** Exercise requirements **
Check each line of the entries below for the word "used", and copy out the ones that have it.

*** Opening of Stored data ***

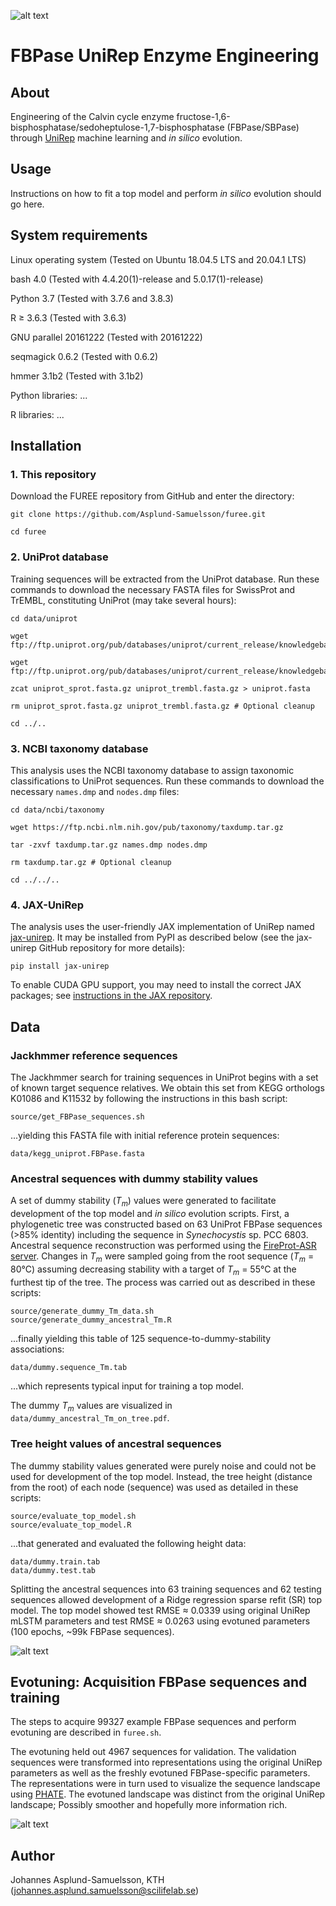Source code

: ![alt text](furee.png "FBPase UniRep Enzyme Engineering")

# FBPase UniRep Enzyme Engineering

## About
Engineering of the Calvin cycle enzyme fructose-1,6-bisphosphatase/sedoheptulose-1,7-bisphosphatase (FBPase/SBPase) through [UniRep](https://github.com/churchlab/UniRep) machine learning and _in silico_ evolution.

## Usage

Instructions on how to fit a top model and perform _in silico_ evolution should go here.

## System requirements

Linux operating system (Tested on Ubuntu 18.04.5 LTS and 20.04.1 LTS)

bash 4.0 (Tested with 4.4.20(1)-release and 5.0.17(1)-release)

Python 3.7 (Tested with 3.7.6 and 3.8.3)

R ≥ 3.6.3 (Tested with 3.6.3)

GNU parallel 20161222 (Tested with 20161222)

seqmagick 0.6.2 (Tested with 0.6.2)

hmmer 3.1b2 (Tested with 3.1b2)

Python libraries: ...

R libraries: ...

## Installation

### 1. This repository

Download the FUREE repository from GitHub and enter the directory:
```
git clone https://github.com/Asplund-Samuelsson/furee.git

cd furee
```

### 2. UniProt database

Training sequences will be extracted from the UniProt database. Run these commands to download the necessary FASTA files for SwissProt and TrEMBL, constituting UniProt (may take several hours):

```
cd data/uniprot

wget ftp://ftp.uniprot.org/pub/databases/uniprot/current_release/knowledgebase/complete/uniprot_sprot.fasta.gz

wget ftp://ftp.uniprot.org/pub/databases/uniprot/current_release/knowledgebase/complete/uniprot_trembl.fasta.gz

zcat uniprot_sprot.fasta.gz uniprot_trembl.fasta.gz > uniprot.fasta

rm uniprot_sprot.fasta.gz uniprot_trembl.fasta.gz # Optional cleanup

cd ../..
```

### 3. NCBI taxonomy database

This analysis uses the NCBI taxonomy database to assign taxonomic classifications to UniProt sequences. Run these commands to download the necessary `names.dmp` and `nodes.dmp` files:

```
cd data/ncbi/taxonomy

wget https://ftp.ncbi.nlm.nih.gov/pub/taxonomy/taxdump.tar.gz

tar -zxvf taxdump.tar.gz names.dmp nodes.dmp

rm taxdump.tar.gz # Optional cleanup

cd ../../..
```

### 4. JAX-UniRep

The analysis uses the user-friendly JAX implementation of UniRep named [jax-unirep](https://github.com/ElArkk/jax-unirep). It may be installed from PyPI as described below (see the jax-unirep GitHub repository for more details):

```
pip install jax-unirep
```

To enable CUDA GPU support, you may need to install the correct JAX packages; see [instructions in the JAX repository](https://github.com/google/jax#pip-installation).

## Data

### Jackhmmer reference sequences

The Jackhmmer search for training sequences in UniProt begins with a set of known target sequence relatives. We obtain this set from KEGG orthologs K01086 and K11532 by following the instructions in this bash script:

```
source/get_FBPase_sequences.sh
```

...yielding this FASTA file with initial reference protein sequences:

```
data/kegg_uniprot.FBPase.fasta
```

### Ancestral sequences with dummy stability values

A set of dummy stability (_T<sub>m</sub>_) values were generated to facilitate development of the top model and _in silico_ evolution scripts. First, a phylogenetic tree was constructed based on 63 UniProt FBPase sequences (>85% identity) including the sequence in _Synechocystis_ sp. PCC 6803. Ancestral sequence reconstruction was performed using the [FireProt-ASR server](http://loschmidt.chemi.muni.cz/fireprotasr/). Changes in _T<sub>m</sub>_ were sampled going from the root sequence (_T<sub>m</sub>_ = 80°C) assuming decreasing stability with a target of _T<sub>m</sub>_ = 55°C at the furthest tip of the tree. The process was carried out as described in these scripts:

```
source/generate_dummy_Tm_data.sh
source/generate_dummy_ancestral_Tm.R
```

...finally yielding this table of 125 sequence-to-dummy-stability associations:

```
data/dummy.sequence_Tm.tab
```

...which represents typical input for training a top model.

The dummy _T<sub>m</sub>_ values are visualized in `data/dummy_ancestral_Tm_on_tree.pdf`.

### Tree height values of ancestral sequences

The dummy stability values generated were purely noise and could not be used for development of the top model. Instead, the tree height (distance from the root) of each node (sequence) was used as detailed in these scripts:

```
source/evaluate_top_model.sh
source/evaluate_top_model.R
```

...that generated and evaluated the following height data:

```
data/dummy.train.tab
data/dummy.test.tab
```

Splitting the ancestral sequences into 63 training sequences and 62 testing sequences allowed development of a Ridge regression sparse refit (SR) top model. The top model showed test RMSE ≈ 0.0339 using original UniRep mLSTM parameters and test RMSE ≈ 0.0263 using evotuned parameters (100 epochs, ~99k FBPase sequences).

![alt text](data/top_model_evaluation.png "Evaluation of top model using 125 FBPase sequences")

## Evotuning: Acquisition FBPase sequences and training

The steps to acquire 99327 example FBPase sequences and perform evotuning are described in `furee.sh`.

The evotuning held out 4967 sequences for validation. The validation sequences were transformed into representations using the original UniRep parameters as well as the freshly evotuned FBPase-specific parameters. The representations were in turn used to visualize the sequence landscape using [PHATE](https://github.com/KrishnaswamyLab/PHATE). The evotuned landscape was distinct from the original UniRep landscape; Possibly smoother and hopefully more information rich.

![alt text](data/phate_evaluation.png "Evaluation of evotuned FBPase sequence landscape")

## Author
Johannes Asplund-Samuelsson, KTH (johannes.asplund.samuelsson@scilifelab.se)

*** Close of Stored data ***

** Written answer **
The dummy stability values generated were purely noise and could not be used for development of the top model. Instead, the tree height (distance from the root) of each node (sequence) was used as detailed in these scripts:
The evotuning held out 4967 sequences for validation. The validation sequences were transformed into representations using the original UniRep parameters as well as the freshly evotuned FBPase-specific parameters. The representations were in turn used to visualize the sequence landscape using [PHATE](https://github.com/KrishnaswamyLab/PHATE). The evotuned landscape was distinct from the original UniRep landscape; Possibly smoother and hopefully more information rich.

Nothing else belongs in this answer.